Neeraj Goswami's meditative symbolism
Neeraj Goswami's canvases reaffirm his brilliance as an artist of rare timbre and compositional classicism. Goswami is a voracious reader and his work is born of contemplative idioms. In his early years in the 1990s he would speak of Kant's empirical analysis and philosophy. 'Kant wrote that reason itself is structured with forms of experience and categories that give a phenomenal and logical structure to any possible object of empirical experience.' But when we speak of the transitions in art these categories cannot be circumvented to get at a mind-independent world, but they are necessary for experiencing their natural behaviour and logical properties.
Bhraman a stroll in red space is about the treatment of the form. It brings on the fascinating facet of transcendental meditation and the underlying harmony of empirical experience. The second work is Musical Float. In both these works we see a certain sophistication of quietude, an intuitive intent, that tells us that the artist's gaze can be one of admiration and appreciation and deep attention to details. Goswami has over the past 40 years presented the allure of gesture as well as the perfection of poise in his manner of fusing form and colour in prismatic indices to tell us that the human form is an enduring and eternal form which is also deeply powerful as a visual lexicon. The manner of divisional dynamics as well as the fragmentary felicity both become imperative studies in precious observations in the hands of this contemporary master.

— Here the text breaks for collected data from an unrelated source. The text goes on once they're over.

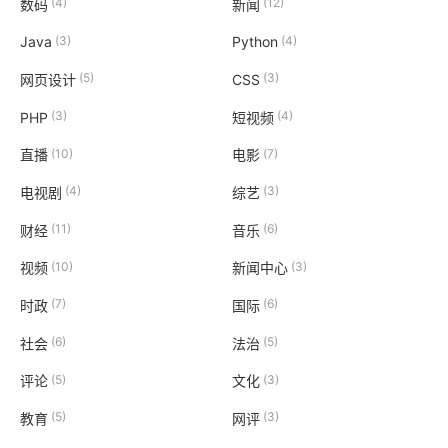
(4)
(12)
数码
新闻
(3)
(4)
Java
Python
(5)
(3)
网页设计
CSS
(3)
(4)
PHP
短视频
(10)
(7)
直播
电影
(4)
(3)
电视剧
综艺
(11)
(6)
财经
音乐
(10)
(3)
视频
新闻中心
(7)
(6)
时政
国际
(6)
(5)
社会
法治
(5)
(3)
评论
文化
(5)
(3)
教育
网评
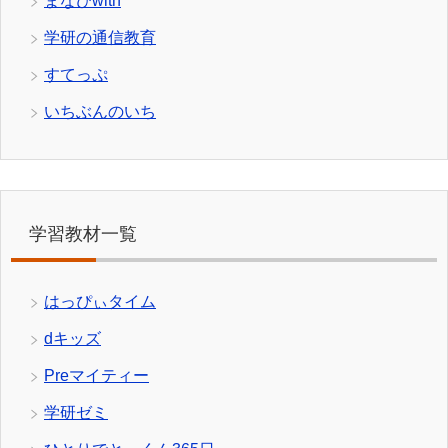
まなびwith
学研の通信教育
すてっぷ
いちぶんのいち
学習教材一覧
はっぴぃタイム
dキッズ
Preマイティー
学研ゼミ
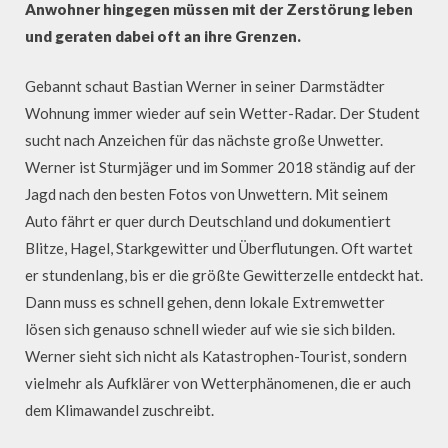
Anwohner hingegen müssen mit der Zerstörung leben
und geraten dabei oft an ihre Grenzen.
Gebannt schaut Bastian Werner in seiner Darmstädter
Wohnung immer wieder auf sein Wetter-Radar. Der Student
sucht nach Anzeichen für das nächste große Unwetter.
Werner ist Sturmjäger und im Sommer 2018 ständig auf der
Jagd nach den besten Fotos von Unwettern. Mit seinem
Auto fährt er quer durch Deutschland und dokumentiert
Blitze, Hagel, Starkgewitter und Überflutungen. Oft wartet
er stundenlang, bis er die größte Gewitterzelle entdeckt hat.
Dann muss es schnell gehen, denn lokale Extremwetter
lösen sich genauso schnell wieder auf wie sie sich bilden.
Werner sieht sich nicht als Katastrophen-Tourist, sondern
vielmehr als Aufklärer von Wetterphänomenen, die er auch
dem Klimawandel zuschreibt.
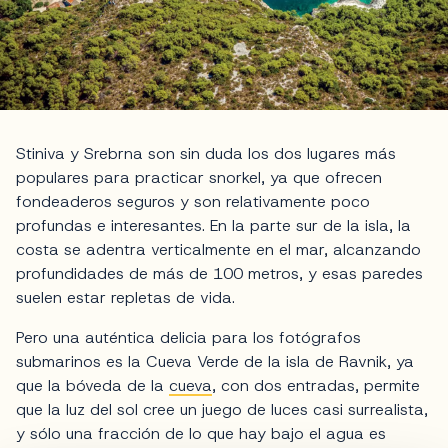
Stiniva y Srebrna son sin duda los dos lugares más
populares para practicar snorkel, ya que ofrecen
fondeaderos seguros y son relativamente poco
profundas e interesantes. En la parte sur de la isla, la
costa se adentra verticalmente en el mar, alcanzando
profundidades de más de 100 metros, y esas paredes
suelen estar repletas de vida.
Pero una auténtica delicia para los fotógrafos
submarinos es la Cueva Verde de la isla de Ravnik, ya
que la bóveda de la
cueva
, con dos entradas, permite
que la luz del sol cree un juego de luces casi surrealista,
y sólo una fracción de lo que hay bajo el agua es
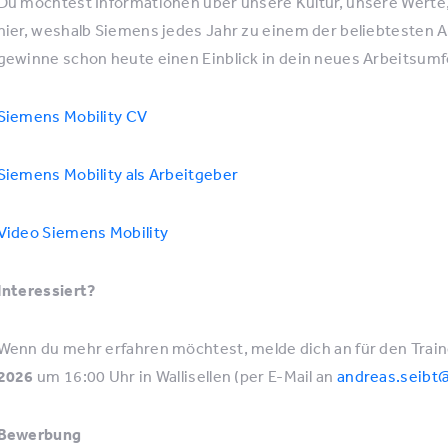
Du möchtest Informationen über unsere Kultur, unsere Werte
hier, weshalb Siemens jedes Jahr zu einem der beliebtesten 
gewinne schon heute einen Einblick in dein neues Arbeitsumf
Siemens Mobility CV
Siemens Mobility als Arbeitgeber
Video Siemens Mobility
Interessiert?
Wenn du mehr erfahren möchtest, melde dich an für den Tra
2026
um 16:00 Uhr in Wallisellen (per E-Mail an
andreas.seib
Bewerbung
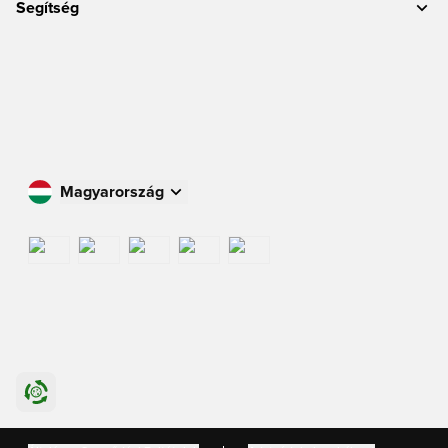
Segítség
Magyarország
Vásároljon az Ön országában
International
US
Danmark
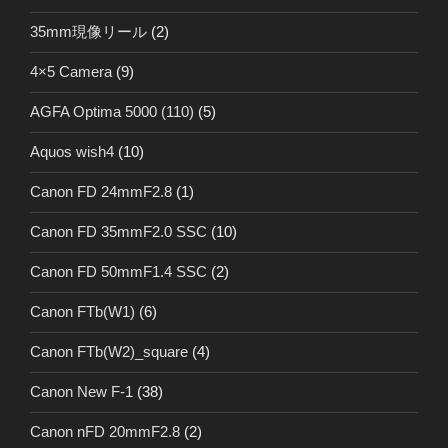
35mm現像リール
(2)
4×5 Camera
(9)
AGFA Optima 5000 (110)
(5)
Aquos wish4
(10)
Canon FD 24mmF2.8
(1)
Canon FD 35mmF2.0 SSC
(10)
Canon FD 50mmF1.4 SSC
(2)
Canon FTb(W1)
(6)
Canon FTb(W2)_square
(4)
Canon New F-1
(38)
Canon nFD 20mmF2.8
(2)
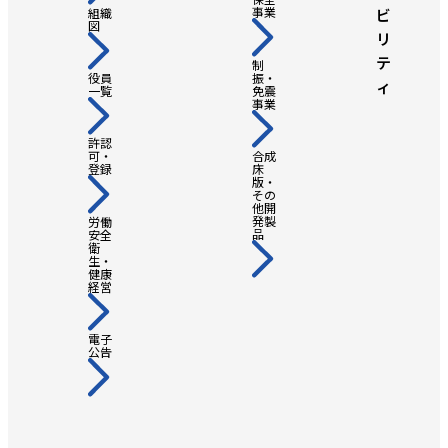
事業
組織
ビ
図
リ
テ
制
振・
役員
ィ
免震
一覧
事業
許認
合成
可・
床
登録
版・
その
他開
発製
労働
品
安全
衛
生・
健康
経営
電子
公告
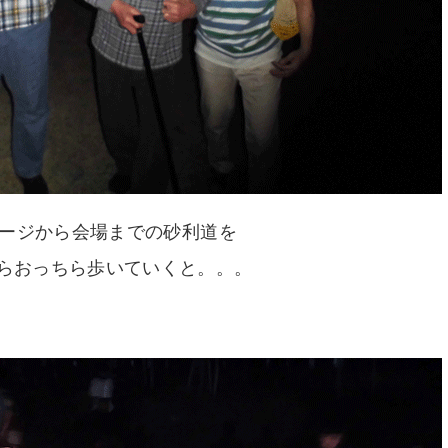
ージから会場までの砂利道を
らおっちら歩いていくと。。。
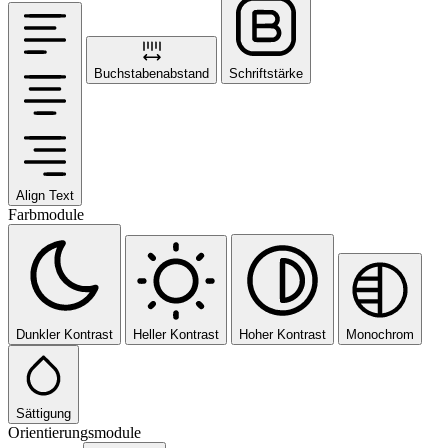
Buchstabenabstand
Schriftstärke
Align Text
Farbmodule
Dunkler Kontrast
Heller Kontrast
Hoher Kontrast
Monochrom
Sättigung
Orientierungsmodule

Nandan Purkayastha's earthsongs
Detailed and stylistically nuanced the canvasses of Nandan Purkayastha are an integration of a contemplative practice of drawing from imagination as well as his own proficiency in techniques of controlled contours within the frame of his own fantasia. Botanica and The Eternal Cosmos are two top notch creations that grab your gaze for form and fervour. These two canvasses exhibit the arduous labour that entails the cultivation and refinement of his own sensibility. We also observe the totality of an artist's passion for drawing as well as painting muralesque works that celebrate human and ecological hues.Botanical and biological elements come floating into his frames. Humans and animals and birds and textural terrain all flit and swim freely in his aggregation of beings born of the spirit of harmony.
This pair of paintings exudes a visual as well as intellectual vibrancy and attraction which, by far, exceeds their modest scale. Last year during his solo show in Delhi at the Bikaner House, Nandan said:
' Drawing as well as painting for me is more than intuitive as a journey, for me it is a deep rooted quest where my figures of humans as well as animals and birds are not just literal figures, but they are imbued with an essence of being or meaning born of mythological moorings .'
These three artists at Kala Sutra in Singapore, used a configuration of intuitive embellishments, deciphering and adjusting their own observations and experiences into expressive paintings, born of years of thought as well as contemplative idioms.